Problem details — Which lines below contain the word "αναζωογόνησης"? Copy each one.

Records shown —
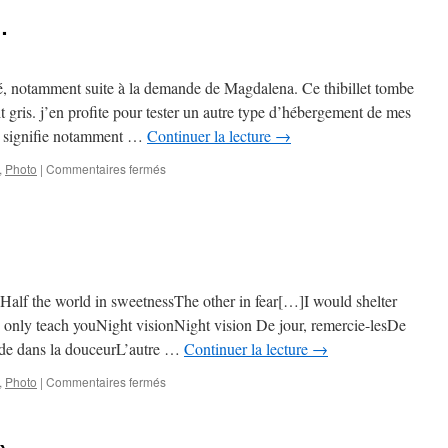
…
é, notamment suite à la demande de Magdalena. Ce thibillet tombe
it gris. j’en profite pour tester un autre type d’hébergement de mes
la signifie notamment …
Continuer la lecture
→
sur
,
Photo
|
Commentaires fermés
Ô
Sole
miiiiiooooooo…
alf the world in sweetnessThe other in fear[…]I would shelter
 only teach youNight visionNight vision De jour, remercie-lesDe
onde dans la douceurL’autre …
Continuer la lecture
→
sur
,
Photo
|
Commentaires fermés
Nyctalope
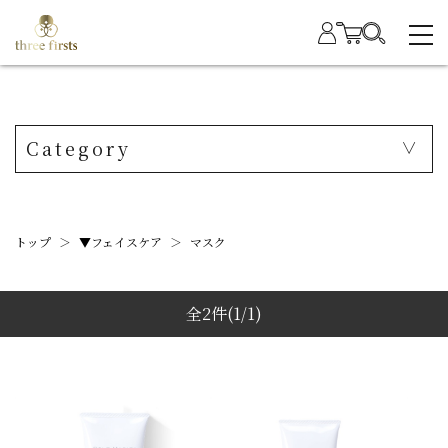
Category
トップ
＞
▼フェイスケア
＞
マスク
全2件
(1/1)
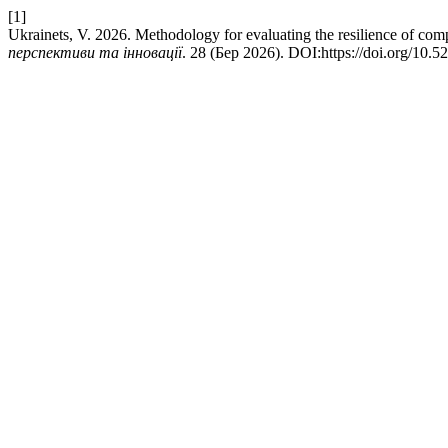
[1]
Ukrainets, V. 2026. Methodology for evaluating the resilience of comp
перспективи та інновації
. 28 (Бер 2026). DOI:https://doi.org/10.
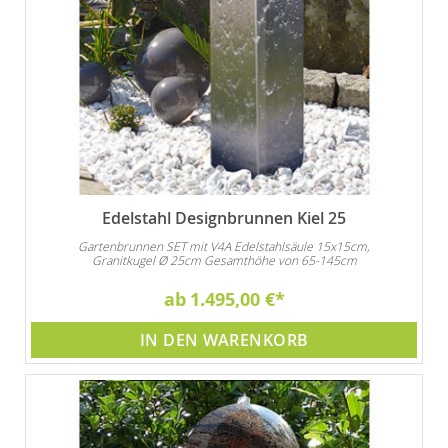
Edelstahl Designbrunnen Kiel 25
Gartenbrunnen SET mit V4A Edelstahlsäule 15x15cm,
Granitkugel Ø 25cm Gesamthöhe von 65-145cm
ab
1.495,00 €
IN DEN WARENKORB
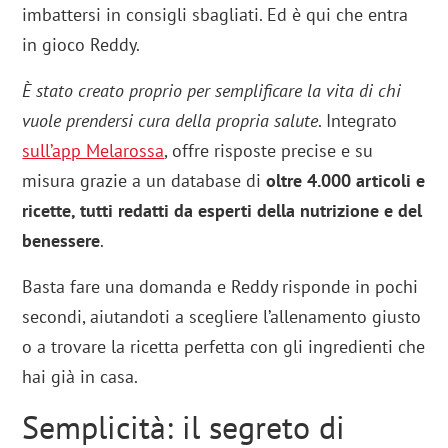
imbattersi in consigli sbagliati. Ed è qui che entra
in gioco Reddy.
È stato creato proprio per semplificare la vita di chi
vuole prendersi cura della propria salute
. Integrato
sull’app Melarossa
, offre risposte precise e su
misura grazie a un database di
oltre 4.000 articoli e
ricette, tutti redatti da esperti della nutrizione e del
benessere
.
Basta fare una domanda e Reddy risponde in pochi
secondi, aiutandoti a scegliere l’allenamento giusto
o a trovare la ricetta perfetta con gli ingredienti che
hai già in casa.
Semplicità: il segreto di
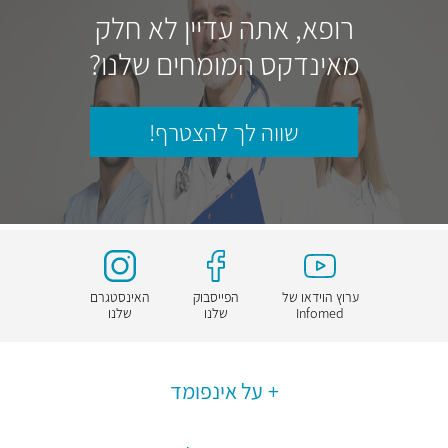
רופא, אתה עדיין לא חלק
מאינדקס המומחים שלנו?
שווה לך להצטרף!
ערוץ הוידאו של
הפייסבוק
האינסטגרם
Infomed
שלנו
שלנו
על אינפומד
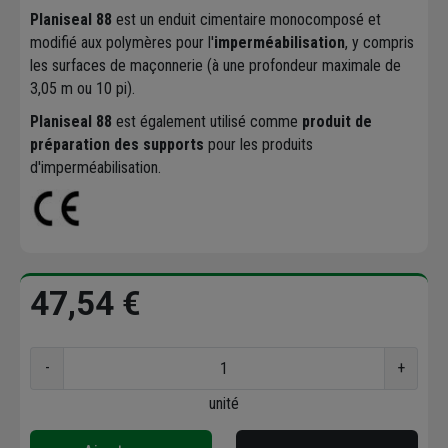
Planiseal 88
est un enduit cimentaire monocomposé et
modifié aux polymères pour l'
imperméabilisation
, y compris
les surfaces de maçonnerie (à une profondeur maximale de
3,05 m ou 10 pi).
Planiseal 88
est également utilisé comme
produit de
préparation des supports
pour les produits
d'imperméabilisation.
47,54 €
-
+
unité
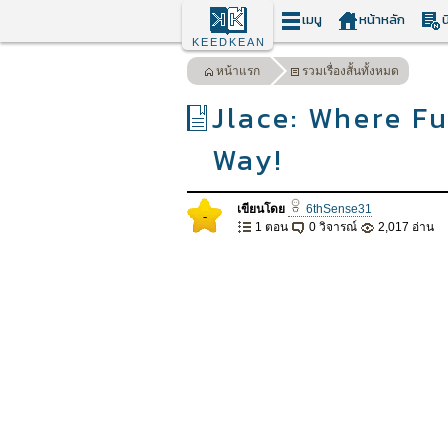
เมนู
หน้าหลัก
น
KEEDKEAN
หน้าแรก
รวมเรื่องสั้นทั้งหมด
Jlace: Where Fu
Way!
เขียนโดย
6thSense31
-
1 ตอน
0 วิจารณ์
2,017 อ่าน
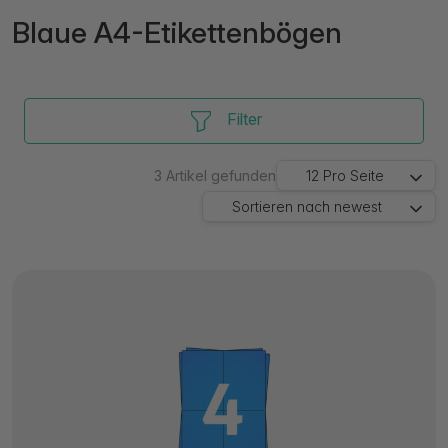
Blaue A4-Etikettenbögen
Filter
3
Artikel gefunden
12
Pro Seite
Sortieren nach
newest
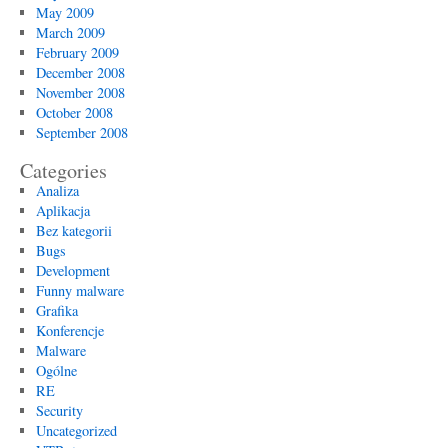
May 2009
March 2009
February 2009
December 2008
November 2008
October 2008
September 2008
Categories
Analiza
Aplikacja
Bez kategorii
Bugs
Development
Funny malware
Grafika
Konferencje
Malware
Ogólne
RE
Security
Uncategorized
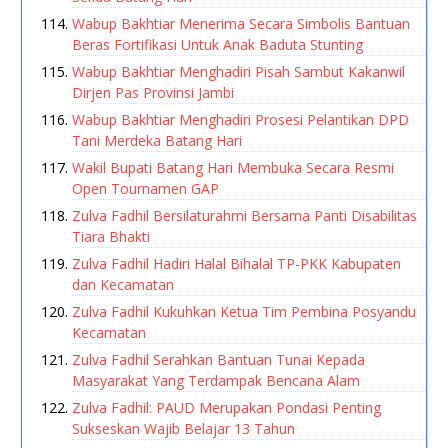
Wabup Bakhtiar Menerima Secara Simbolis Bantuan
Beras Fortifikasi Untuk Anak Baduta Stunting
Wabup Bakhtiar Menghadiri Pisah Sambut Kakanwil
Dirjen Pas Provinsi Jambi
Wabup Bakhtiar Menghadiri Prosesi Pelantikan DPD
Tani Merdeka Batang Hari
Wakil Bupati Batang Hari Membuka Secara Resmi
Open Tournamen GAP
Zulva Fadhil Bersilaturahmi Bersama Panti Disabilitas
Tiara Bhakti
Zulva Fadhil Hadiri Halal Bihalal TP-PKK Kabupaten
dan Kecamatan
Zulva Fadhil Kukuhkan Ketua Tim Pembina Posyandu
Kecamatan
Zulva Fadhil Serahkan Bantuan Tunai Kepada
Masyarakat Yang Terdampak Bencana Alam
Zulva Fadhil: PAUD Merupakan Pondasi Penting
Sukseskan Wajib Belajar 13 Tahun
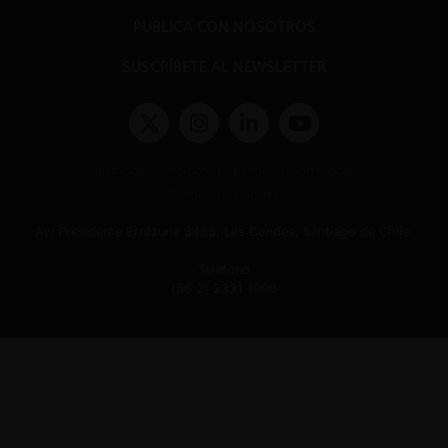
PUBLICA CON NOSOTROS
SUSCRÍBETE AL NEWSLETTER
Términos y condiciones y políticas de privacidad
Políticas de Cookies
Av. Presidente Errázuriz 3485, Las Condes, Santiago de Chile.
Teléfono
(56 2) 2331 1000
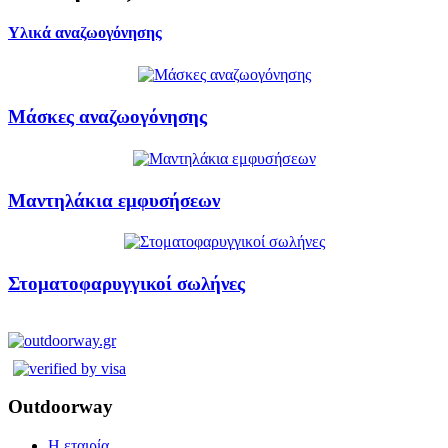
Υλικά αναζωογόνησης
Μάσκες αναζωογόνησης
Μαντηλάκια εμφυσήσεων
Στοματοφαρυγγικοί σωλήνες
Outdoorway
Η εταιρία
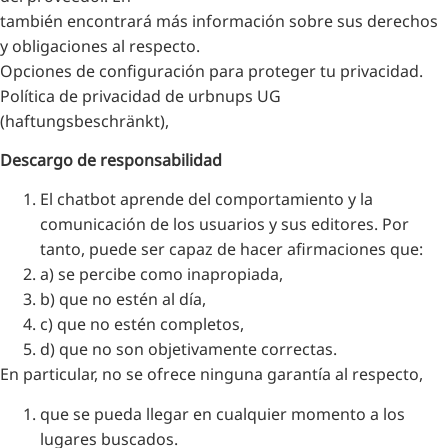
también encontrará más información sobre sus derechos
y obligaciones al respecto.
Opciones de configuración para proteger tu privacidad.
Política de privacidad de urbnups UG
(haftungsbeschränkt),
Descargo de responsabilidad
El chatbot aprende del comportamiento y la
comunicación de los usuarios y sus editores. Por
tanto, puede ser capaz de hacer afirmaciones que:
a) se percibe como inapropiada,
b) que no estén al día,
c) que no estén completos,
d) que no son objetivamente correctas.
En particular, no se ofrece ninguna garantía al respecto,
que se pueda llegar en cualquier momento a los
lugares buscados.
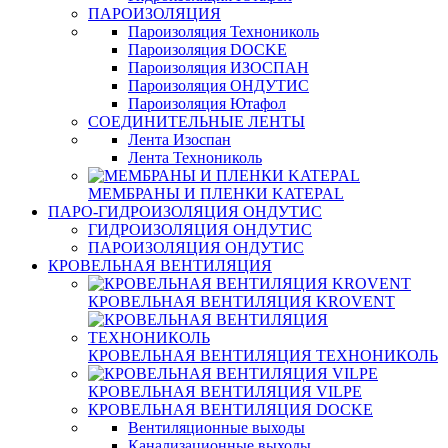
ПАРОИЗОЛЯЦИЯ
Пароизоляция Технониколь
Пароизоляция DOCKE
Пароизоляция ИЗОСПАН
Пароизоляция ОНДУТИС
Пароизоляция Ютафол
СОЕДИНИТЕЛЬНЫЕ ЛЕНТЫ
Лента Изоспан
Лента Технониколь
МЕМБРАНЫ И ПЛЕНКИ KATEPAL
ПАРО-ГИДРОИЗОЛЯЦИЯ ОНДУТИС
ГИДРОИЗОЛЯЦИЯ ОНДУТИС
ПАРОИЗОЛЯЦИЯ ОНДУТИС
КРОВЕЛЬНАЯ ВЕНТИЛЯЦИЯ
КРОВЕЛЬНАЯ ВЕНТИЛЯЦИЯ KROVENT
КРОВЕЛЬНАЯ ВЕНТИЛЯЦИЯ ТЕХНОНИКОЛЬ
КРОВЕЛЬНАЯ ВЕНТИЛЯЦИЯ VILPE
КРОВЕЛЬНАЯ ВЕНТИЛЯЦИЯ DOCKE
Вентиляционные выходы
Канализационные выходы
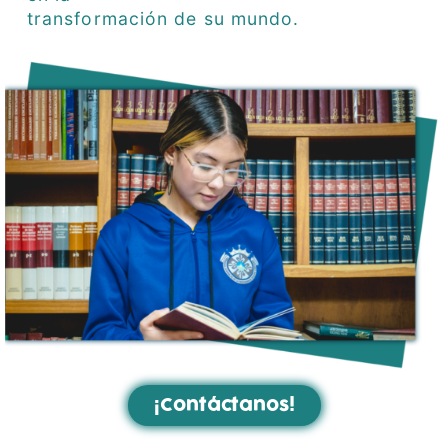
transformación de su mundo.
¡Contáctanos!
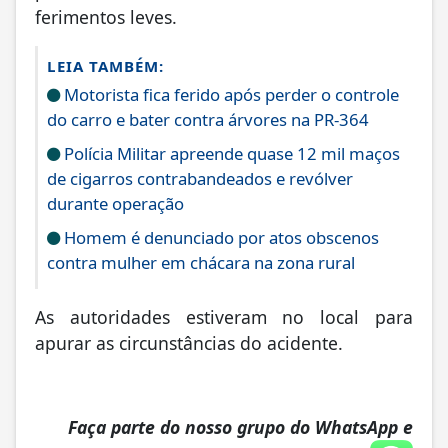
ferimentos leves.
LEIA TAMBÉM:
Motorista fica ferido após perder o controle
do carro e bater contra árvores na PR-364
Polícia Militar apreende quase 12 mil maços
de cigarros contrabandeados e revólver
durante operação
Homem é denunciado por atos obscenos
contra mulher em chácara na zona rural
As autoridades estiveram no local para
apurar as circunstâncias do acidente.
Faça parte do nosso grupo do WhatsApp e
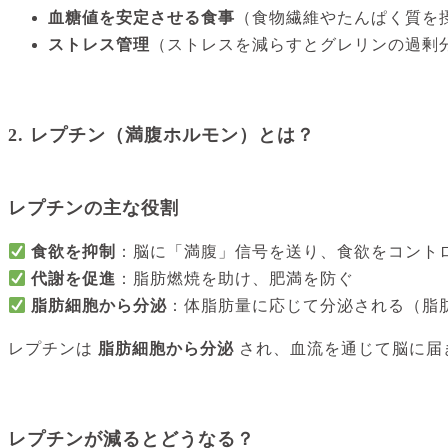
血糖値を安定させる食事
（食物繊維やたんぱく質を
ストレス管理
（ストレスを減らすとグレリンの過剰
2. レプチン（満腹ホルモン）とは？
レプチンの主な役割
食欲を抑制
：脳に「満腹」信号を送り、食欲をコント
代謝を促進
：脂肪燃焼を助け、肥満を防ぐ
脂肪細胞から分泌
：体脂肪量に応じて分泌される（脂
レプチンは
脂肪細胞から分泌
され、血流を通じて脳に届
レプチンが減るとどうなる？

Result below —
Υλικά αναζωογόνησης
Μάσκες αναζωογόνησης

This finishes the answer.